It's been quite a few years since I've had Joes, but, if memory serves me correctly, it didn't have the level of chewiness that one normally finds with fully developed All Trump doughs. You can get a tender crust if you underknead All Trumps, but, watching the video, I don't think they're working with an underkneaded dough. All Trumps (or other 14% bromated flour) tends to be the industry standard, though, so maybe they are using it and the tenderness is coming from the oven spring and thickness factor (or maybe additional oil). I would try two flours- bromated All Trumps and bromated 13% flour (King Midas Special, Spring King, Full Strength, etc).
The cheese is going to be Grande, and it's less than other pizzerias. On an 18" pie, that could translate into 10 oz. of cheese. They're renowned for being stingy with their cheese, though, so if you're making this at home, I'd use more.
From watching the stretching that they're doing in the video, I'm pretty certain that you're dealing with a mid hydration dough- at or close to the absorption value. For All Trumps, this would probably mean 62-64%
Sean, don't get too caught up with oven temps. A typical home oven at 550 is not the same as a deck oven at 550 because of the lack of thermal mass. Think about how quickly things cook while boiling at 212 versus baking at 212. Different materials, different heat transfer, different ball game. The only consistent way of looking at pizza baking is by time- a 4 minute pie in a pizzeria will match a 4 minute bake at home. I would say this is a 4-5 minute bake- and not a done at 3 minute bake and then pushed a minute longer for extra charring like you might find at a coal place. Joes might have a tiny bit of char, but it isn't much.

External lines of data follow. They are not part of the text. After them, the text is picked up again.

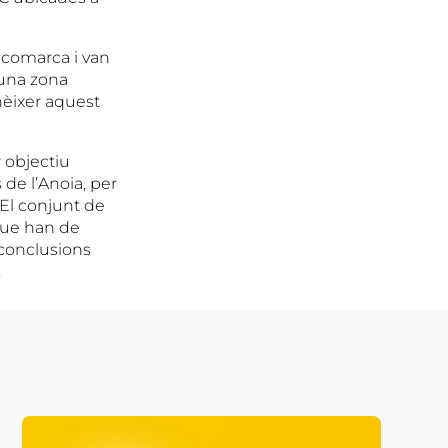
a comarca i van
s una zona
nèixer aquest
 objectiu
 de l’Anoia, per
 El conjunt de
 que han de
 conclusions
.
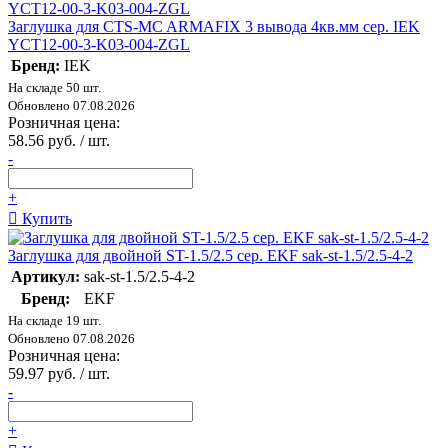
Заглушка для CTS-MC ARMAFIX 3 вывода 4кв.мм сер. IEK
YCT12-00-3-K03-004-ZGL
Бренд:
IEK
На складе 50 шт.
Обновлено 07.08.2026
Розничная цена:
58.56 руб. / шт.
-
+
Купить
Заглушка для двойной ST-1.5/2.5 сер. EKF sak-st-1.5/2.5-4-2
Артикул:
sak-st-1.5/2.5-4-2
Бренд:
EKF
На складе 19 шт.
Обновлено 07.08.2026
Розничная цена:
59.97 руб. / шт.
-
+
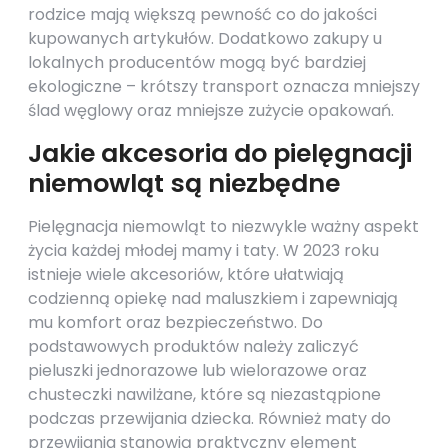
rodzice mają większą pewność co do jakości
kupowanych artykułów. Dodatkowo zakupy u
lokalnych producentów mogą być bardziej
ekologiczne – krótszy transport oznacza mniejszy
ślad węglowy oraz mniejsze zużycie opakowań.
Jakie akcesoria do pielęgnacji
niemowląt są niezbędne
Pielęgnacja niemowląt to niezwykle ważny aspekt
życia każdej młodej mamy i taty. W 2023 roku
istnieje wiele akcesoriów, które ułatwiają
codzienną opiekę nad maluszkiem i zapewniają
mu komfort oraz bezpieczeństwo. Do
podstawowych produktów należy zaliczyć
pieluszki jednorazowe lub wielorazowe oraz
chusteczki nawilżane, które są niezastąpione
podczas przewijania dziecka. Również maty do
przewijania stanowią praktyczny element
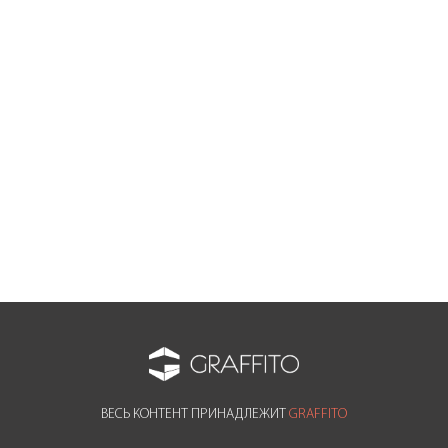
LOFT BARN BOARD 03
Коллекция: LOFT BARN BOARD
Стиль: LOFT
Цвет: Коричневый
Текстура: Дерево
Смотрите также
ВЕСЬ КОНТЕНТ ПРИНАДЛЕЖИТ
GRAFFITO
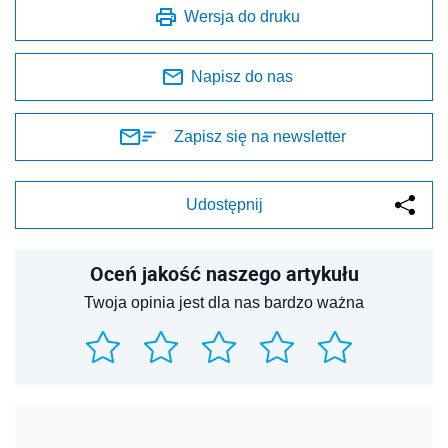
Wersja do druku
Napisz do nas
Zapisz się na newsletter
Udostępnij
Oceń jakość naszego artykułu
Twoja opinia jest dla nas bardzo ważna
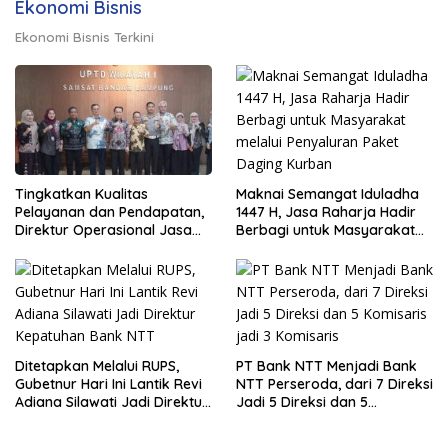
Ekonomi Bisnis
Ekonomi Bisnis Terkini
Maknai Semangat Iduladha
Tingkatkan Kualitas
1447 H, Jasa Raharja Hadir
Pelayanan dan Pendapatan,
Berbagi untuk Masyarakat
Direktur Operasional Jasa
melalui Penyaluran Paket
Raharja Berikan Pembinaan
Daging Kurban
di Lampung dan Tinjau
Samsat Rajabasa
Ditetapkan Melalui RUPS,
PT Bank NTT Menjadi Bank
Gubetnur Hari Ini Lantik Revi
NTT Perseroda, dari 7 Direksi
Adiana Silawati Jadi Direktur
Jadi 5 Direksi dan 5
Kepatuhan Bank NTT
Komisaris jadi 3 Komisaris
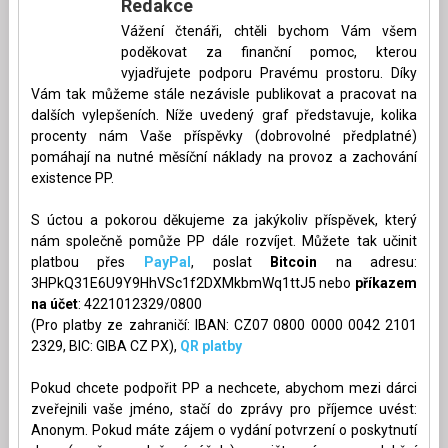
Redakce
Vážení čtenáři, chtěli bychom Vám všem
poděkovat za finanční pomoc, kterou
vyjadřujete podporu Pravému prostoru. Díky
Vám tak můžeme stále nezávisle publikovat a pracovat na
dalších vylepšeních. Níže uvedený graf představuje, kolika
procenty nám Vaše příspěvky (dobrovolné předplatné)
pomáhají na nutné měsíční náklady na provoz a zachování
existence PP.
S úctou a pokorou děkujeme za jakýkoliv příspěvek, který
nám společně pomůže PP dále rozvíjet. Můžete tak učinit
platbou přes
PayPal
, poslat
Bitcoin
na adresu:
3HPkQ31E6U9Y9HhVSc1f2DXMkbmWq1ttJ5 nebo
příkazem
na účet
: 4221012329/0800
(Pro platby ze zahraničí: IBAN: CZ07 0800 0000 0042 2101
2329, BIC: GIBA CZ PX),
QR platby
Pokud chcete podpořit PP a nechcete, abychom mezi dárci
zveřejnili vaše jméno, stačí do zprávy pro příjemce uvést:
Anonym. Pokud máte zájem o vydání potvrzení o poskytnutí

NY tradition has been same day or overnight ferments. Since Joes crust has never struck me as being one dimensional in flavor, I'm leaning towards overnight. With the number of pies they sell, I have a hard time picturing them having the room for that much walk-in space, so I think we're talking about a room temp overnight. Like the cheese, though, you have an opportunity to do better, so don't shy away from a superior 1 or 2 day cold ferment.

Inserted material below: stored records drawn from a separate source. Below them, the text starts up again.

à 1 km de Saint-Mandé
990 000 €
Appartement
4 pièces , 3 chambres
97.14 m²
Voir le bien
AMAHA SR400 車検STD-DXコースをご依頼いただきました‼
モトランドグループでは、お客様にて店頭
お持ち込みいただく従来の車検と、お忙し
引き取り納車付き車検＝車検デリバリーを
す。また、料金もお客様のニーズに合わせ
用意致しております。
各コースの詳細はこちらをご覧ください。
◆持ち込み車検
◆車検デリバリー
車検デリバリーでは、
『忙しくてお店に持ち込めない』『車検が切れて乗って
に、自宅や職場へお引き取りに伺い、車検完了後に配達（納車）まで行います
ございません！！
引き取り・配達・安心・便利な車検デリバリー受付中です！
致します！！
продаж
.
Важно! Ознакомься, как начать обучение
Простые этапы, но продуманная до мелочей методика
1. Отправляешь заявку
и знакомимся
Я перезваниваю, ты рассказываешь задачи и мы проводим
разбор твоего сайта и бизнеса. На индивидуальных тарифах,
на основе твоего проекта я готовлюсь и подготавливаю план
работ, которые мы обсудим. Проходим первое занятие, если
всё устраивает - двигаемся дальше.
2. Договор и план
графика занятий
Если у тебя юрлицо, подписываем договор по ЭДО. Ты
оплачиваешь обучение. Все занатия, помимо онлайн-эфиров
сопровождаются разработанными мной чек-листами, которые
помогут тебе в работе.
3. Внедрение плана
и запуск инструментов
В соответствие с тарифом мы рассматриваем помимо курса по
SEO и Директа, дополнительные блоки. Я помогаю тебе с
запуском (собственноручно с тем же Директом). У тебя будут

The thickness factor is most definitely .07 and not a fraction more. This is one of the thinnest crust pizzas I've ever eaten. It might even be as low as .065.

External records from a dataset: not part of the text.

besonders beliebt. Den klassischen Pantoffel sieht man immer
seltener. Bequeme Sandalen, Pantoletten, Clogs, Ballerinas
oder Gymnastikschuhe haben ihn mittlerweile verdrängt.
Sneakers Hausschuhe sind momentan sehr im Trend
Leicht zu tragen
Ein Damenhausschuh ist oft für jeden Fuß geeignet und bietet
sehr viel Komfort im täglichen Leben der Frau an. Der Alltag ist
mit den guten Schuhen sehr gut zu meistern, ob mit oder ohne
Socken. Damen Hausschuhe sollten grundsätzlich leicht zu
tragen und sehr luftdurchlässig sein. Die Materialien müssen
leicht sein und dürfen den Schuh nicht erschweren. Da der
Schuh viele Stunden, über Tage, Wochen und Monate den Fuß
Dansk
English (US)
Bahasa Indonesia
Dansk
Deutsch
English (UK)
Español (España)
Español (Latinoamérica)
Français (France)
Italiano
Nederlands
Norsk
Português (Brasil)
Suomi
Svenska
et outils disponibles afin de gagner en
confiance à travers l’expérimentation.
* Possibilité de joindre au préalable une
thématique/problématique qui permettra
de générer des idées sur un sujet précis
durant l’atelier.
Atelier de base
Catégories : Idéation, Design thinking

Oil is a bit of toss up. My gut feeling is yes, there's oil. I would give 2% a shot.
If you cold ferment for a day or longer, then I'd omit the sugar. If you do an overnight, then I'd add 1% sugar.
This is a pretty well kneaded dough. I wouldn't take it (or any dough) to window pane, but I'd go pretty close to smooth for an overnight and halfway between smooth and cottage cheese for cold ferments.
The sauce adheres pretty closely to my sauce philosophy- everything augments the tomato, nothing overpowers it. If you're going to add oregano, it should be just a pinch. Sugar, sure, just enough to offset the sourness of the tomatoes. Garlic, a little bit.
To be honest, I think one of the big reasons why you don't see any reverse engineering threads on Joe's is that there's no information out there to glean anything from. We can make a lot of educated guesses and come close, but without any videos of the dough being made, we're kind of flying blind.
Speaking of videos, the way the dough seems to handle, the thickness factor and the look of the finished pie all remind me a bit of Luigi's in San Diego. I would take a look at that thread.